● Data shown
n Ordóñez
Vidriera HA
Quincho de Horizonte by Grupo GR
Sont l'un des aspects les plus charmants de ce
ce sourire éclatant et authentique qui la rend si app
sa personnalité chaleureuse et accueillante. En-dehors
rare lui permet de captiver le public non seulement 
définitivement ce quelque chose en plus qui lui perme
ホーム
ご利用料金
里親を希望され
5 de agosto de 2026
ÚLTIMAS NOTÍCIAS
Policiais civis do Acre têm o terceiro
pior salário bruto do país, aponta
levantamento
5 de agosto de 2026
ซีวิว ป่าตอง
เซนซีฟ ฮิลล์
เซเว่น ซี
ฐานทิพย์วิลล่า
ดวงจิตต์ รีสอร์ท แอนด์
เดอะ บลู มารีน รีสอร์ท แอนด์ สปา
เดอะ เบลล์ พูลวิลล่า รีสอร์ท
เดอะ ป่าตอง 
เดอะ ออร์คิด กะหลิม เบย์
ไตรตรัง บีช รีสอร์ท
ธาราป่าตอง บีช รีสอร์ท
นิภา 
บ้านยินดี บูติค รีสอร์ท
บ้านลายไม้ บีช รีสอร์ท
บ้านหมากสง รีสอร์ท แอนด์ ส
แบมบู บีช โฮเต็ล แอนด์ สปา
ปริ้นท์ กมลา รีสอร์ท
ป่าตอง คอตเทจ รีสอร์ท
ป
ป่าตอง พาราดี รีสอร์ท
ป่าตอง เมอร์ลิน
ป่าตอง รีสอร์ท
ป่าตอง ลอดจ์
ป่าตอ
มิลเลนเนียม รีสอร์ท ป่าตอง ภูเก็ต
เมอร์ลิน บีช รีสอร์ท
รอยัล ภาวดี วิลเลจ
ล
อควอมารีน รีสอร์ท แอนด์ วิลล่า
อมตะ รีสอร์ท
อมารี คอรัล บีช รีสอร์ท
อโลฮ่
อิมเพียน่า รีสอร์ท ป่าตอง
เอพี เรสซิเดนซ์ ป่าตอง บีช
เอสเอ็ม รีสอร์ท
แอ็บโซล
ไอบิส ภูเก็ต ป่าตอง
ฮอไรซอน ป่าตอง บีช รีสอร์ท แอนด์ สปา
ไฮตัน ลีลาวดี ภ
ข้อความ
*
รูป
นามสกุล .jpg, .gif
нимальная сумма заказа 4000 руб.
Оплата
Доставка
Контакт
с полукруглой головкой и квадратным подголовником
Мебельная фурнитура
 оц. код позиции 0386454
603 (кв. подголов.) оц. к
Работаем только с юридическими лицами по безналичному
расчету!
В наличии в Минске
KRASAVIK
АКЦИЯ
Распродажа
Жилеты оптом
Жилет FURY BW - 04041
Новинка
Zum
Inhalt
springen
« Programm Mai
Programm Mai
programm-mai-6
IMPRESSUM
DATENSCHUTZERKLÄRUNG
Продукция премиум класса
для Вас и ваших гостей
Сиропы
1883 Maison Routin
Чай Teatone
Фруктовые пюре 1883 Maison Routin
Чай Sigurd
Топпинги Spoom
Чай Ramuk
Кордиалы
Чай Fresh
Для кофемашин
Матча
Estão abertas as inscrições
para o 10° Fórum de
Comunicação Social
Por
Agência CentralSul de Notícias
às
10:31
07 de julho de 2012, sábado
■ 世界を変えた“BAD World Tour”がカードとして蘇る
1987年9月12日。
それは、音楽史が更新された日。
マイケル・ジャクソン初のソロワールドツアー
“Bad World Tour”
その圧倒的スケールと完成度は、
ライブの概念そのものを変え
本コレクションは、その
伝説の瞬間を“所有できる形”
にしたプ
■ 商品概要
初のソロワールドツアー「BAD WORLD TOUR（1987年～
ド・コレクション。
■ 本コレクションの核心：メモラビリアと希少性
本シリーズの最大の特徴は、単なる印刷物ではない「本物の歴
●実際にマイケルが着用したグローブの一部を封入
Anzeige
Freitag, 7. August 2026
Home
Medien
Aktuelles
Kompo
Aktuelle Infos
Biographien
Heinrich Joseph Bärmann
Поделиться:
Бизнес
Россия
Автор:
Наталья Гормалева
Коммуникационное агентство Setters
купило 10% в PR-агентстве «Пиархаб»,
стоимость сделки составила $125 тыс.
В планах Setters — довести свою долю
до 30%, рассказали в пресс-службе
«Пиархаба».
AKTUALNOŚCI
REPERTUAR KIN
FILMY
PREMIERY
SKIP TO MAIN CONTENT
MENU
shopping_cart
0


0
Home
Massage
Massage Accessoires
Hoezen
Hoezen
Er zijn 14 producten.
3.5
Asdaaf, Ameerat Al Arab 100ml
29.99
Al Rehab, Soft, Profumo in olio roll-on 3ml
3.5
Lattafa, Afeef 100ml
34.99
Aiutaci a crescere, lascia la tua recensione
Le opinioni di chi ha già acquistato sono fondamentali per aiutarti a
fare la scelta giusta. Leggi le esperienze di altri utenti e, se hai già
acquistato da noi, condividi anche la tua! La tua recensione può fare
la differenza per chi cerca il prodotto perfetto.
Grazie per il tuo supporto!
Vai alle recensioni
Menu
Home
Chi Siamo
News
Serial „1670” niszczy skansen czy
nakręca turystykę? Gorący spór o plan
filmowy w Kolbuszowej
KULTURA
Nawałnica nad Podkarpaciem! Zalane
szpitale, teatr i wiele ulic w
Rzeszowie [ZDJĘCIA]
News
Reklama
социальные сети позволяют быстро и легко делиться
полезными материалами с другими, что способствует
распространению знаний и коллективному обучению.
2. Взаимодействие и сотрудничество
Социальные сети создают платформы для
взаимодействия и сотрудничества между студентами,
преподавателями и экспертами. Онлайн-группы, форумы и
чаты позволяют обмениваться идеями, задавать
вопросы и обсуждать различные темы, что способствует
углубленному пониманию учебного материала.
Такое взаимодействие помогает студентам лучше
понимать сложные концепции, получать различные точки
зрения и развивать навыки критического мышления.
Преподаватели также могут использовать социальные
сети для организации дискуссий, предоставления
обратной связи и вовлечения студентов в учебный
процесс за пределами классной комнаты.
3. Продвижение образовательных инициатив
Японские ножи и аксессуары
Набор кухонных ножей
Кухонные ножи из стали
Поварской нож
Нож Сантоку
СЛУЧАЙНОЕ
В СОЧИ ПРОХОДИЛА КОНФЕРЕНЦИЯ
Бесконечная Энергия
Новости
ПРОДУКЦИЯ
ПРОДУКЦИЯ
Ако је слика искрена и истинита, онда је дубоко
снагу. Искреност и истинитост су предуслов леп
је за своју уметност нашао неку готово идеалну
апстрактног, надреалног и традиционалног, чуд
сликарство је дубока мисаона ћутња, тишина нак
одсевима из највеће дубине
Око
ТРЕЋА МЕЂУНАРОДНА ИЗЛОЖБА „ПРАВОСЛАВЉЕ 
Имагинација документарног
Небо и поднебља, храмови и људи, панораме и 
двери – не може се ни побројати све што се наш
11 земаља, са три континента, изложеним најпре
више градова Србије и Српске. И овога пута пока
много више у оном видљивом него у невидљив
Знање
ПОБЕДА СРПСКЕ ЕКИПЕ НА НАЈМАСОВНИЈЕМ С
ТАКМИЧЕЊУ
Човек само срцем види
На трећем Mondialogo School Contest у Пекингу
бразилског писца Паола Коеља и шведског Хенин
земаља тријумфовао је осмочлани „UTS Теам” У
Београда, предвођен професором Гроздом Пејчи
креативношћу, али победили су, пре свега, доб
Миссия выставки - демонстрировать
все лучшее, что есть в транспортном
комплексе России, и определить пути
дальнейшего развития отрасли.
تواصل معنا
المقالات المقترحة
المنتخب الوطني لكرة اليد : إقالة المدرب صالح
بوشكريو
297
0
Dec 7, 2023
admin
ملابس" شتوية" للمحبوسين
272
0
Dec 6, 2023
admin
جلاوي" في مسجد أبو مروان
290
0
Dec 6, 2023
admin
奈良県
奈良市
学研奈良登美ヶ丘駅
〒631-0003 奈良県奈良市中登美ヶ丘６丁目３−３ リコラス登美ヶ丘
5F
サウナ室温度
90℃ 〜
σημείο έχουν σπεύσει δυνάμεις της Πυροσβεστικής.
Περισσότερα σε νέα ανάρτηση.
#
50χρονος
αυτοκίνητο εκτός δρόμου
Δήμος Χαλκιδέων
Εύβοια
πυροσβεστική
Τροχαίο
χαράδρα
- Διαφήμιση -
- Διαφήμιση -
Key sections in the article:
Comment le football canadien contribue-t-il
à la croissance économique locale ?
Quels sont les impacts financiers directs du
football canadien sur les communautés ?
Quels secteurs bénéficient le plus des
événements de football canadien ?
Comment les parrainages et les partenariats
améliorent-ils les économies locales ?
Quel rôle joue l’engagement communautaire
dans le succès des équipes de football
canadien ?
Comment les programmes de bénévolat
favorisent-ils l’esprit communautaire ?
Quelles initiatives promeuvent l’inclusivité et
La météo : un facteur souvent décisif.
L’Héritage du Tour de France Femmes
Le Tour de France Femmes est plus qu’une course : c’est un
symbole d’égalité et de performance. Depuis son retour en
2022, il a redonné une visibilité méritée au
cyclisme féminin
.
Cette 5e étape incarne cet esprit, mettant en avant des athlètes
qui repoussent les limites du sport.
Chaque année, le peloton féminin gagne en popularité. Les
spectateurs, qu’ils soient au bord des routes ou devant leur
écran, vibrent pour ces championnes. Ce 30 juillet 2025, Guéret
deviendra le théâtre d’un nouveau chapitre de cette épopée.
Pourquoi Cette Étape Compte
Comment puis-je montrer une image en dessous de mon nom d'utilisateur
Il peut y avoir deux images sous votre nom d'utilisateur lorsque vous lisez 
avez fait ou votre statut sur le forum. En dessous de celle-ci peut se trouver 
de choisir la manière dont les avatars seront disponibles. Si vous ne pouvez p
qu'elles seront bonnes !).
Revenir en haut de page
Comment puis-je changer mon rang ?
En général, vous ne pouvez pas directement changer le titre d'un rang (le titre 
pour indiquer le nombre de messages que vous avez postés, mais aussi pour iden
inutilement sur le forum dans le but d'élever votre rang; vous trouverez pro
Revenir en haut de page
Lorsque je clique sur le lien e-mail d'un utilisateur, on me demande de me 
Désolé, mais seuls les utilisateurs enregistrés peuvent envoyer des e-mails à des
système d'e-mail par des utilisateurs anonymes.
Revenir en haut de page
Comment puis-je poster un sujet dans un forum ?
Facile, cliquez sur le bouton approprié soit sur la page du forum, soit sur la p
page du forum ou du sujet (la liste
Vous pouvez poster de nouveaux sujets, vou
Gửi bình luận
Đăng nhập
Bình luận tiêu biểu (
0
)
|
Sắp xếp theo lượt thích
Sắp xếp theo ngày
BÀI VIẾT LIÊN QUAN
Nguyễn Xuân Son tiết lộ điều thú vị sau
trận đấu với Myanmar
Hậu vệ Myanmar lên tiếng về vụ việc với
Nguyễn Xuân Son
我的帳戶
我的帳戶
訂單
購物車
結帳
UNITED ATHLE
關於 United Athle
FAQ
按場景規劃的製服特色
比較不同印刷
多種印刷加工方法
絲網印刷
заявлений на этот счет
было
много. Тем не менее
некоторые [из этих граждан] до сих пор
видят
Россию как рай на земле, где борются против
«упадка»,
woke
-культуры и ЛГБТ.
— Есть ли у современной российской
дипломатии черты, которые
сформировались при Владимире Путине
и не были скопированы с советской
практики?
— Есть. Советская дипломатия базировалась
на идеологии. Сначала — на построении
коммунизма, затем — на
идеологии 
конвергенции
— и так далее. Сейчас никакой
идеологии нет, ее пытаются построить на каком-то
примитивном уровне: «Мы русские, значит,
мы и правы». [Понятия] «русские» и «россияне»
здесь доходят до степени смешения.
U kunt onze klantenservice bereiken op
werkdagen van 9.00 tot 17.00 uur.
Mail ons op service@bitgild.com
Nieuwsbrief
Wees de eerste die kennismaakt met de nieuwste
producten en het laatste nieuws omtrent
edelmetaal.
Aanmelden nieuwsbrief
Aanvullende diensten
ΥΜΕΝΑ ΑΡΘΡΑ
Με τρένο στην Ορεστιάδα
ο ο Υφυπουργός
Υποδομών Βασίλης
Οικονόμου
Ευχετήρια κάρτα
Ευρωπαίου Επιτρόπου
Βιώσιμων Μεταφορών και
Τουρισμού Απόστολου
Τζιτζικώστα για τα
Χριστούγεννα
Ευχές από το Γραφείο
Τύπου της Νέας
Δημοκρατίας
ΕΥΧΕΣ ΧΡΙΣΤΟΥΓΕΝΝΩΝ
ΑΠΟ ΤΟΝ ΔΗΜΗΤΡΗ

● Description of the task
Output all lines from the beginning of the data up to the line holding "ไตรตรัง บีช รีสอร์ท", that line included, exactly as written.

● Task solution
n Ordóñez
Vidriera HA
Quincho de Horizonte by Grupo GR
Sont l'un des aspects les plus charmants de ce
ce sourire éclatant et authentique qui la rend si app
sa personnalité chaleureuse et accueillante. En-dehors
rare lui permet de captiver le public non seulement 
définitivement ce quelque chose en plus qui lui perme
ホーム
ご利用料金
里親を希望され
5 de agosto de 2026
ÚLTIMAS NOTÍCIAS
Policiais civis do Acre têm o terceiro
pior salário bruto do país, aponta
levantamento
5 de agosto de 2026
ซีวิว ป่าตอง
เซนซีฟ ฮิลล์
เซเว่น ซี
ฐานทิพย์วิลล่า
ดวงจิตต์ รีสอร์ท แอนด์
เดอะ บลู มารีน รีสอร์ท แอนด์ สปา
เดอะ เบลล์ พูลวิลล่า รีสอร์ท
เดอะ ป่าตอง 
เดอะ ออร์คิด กะหลิม เบย์
ไตรตรัง บีช รีสอร์ท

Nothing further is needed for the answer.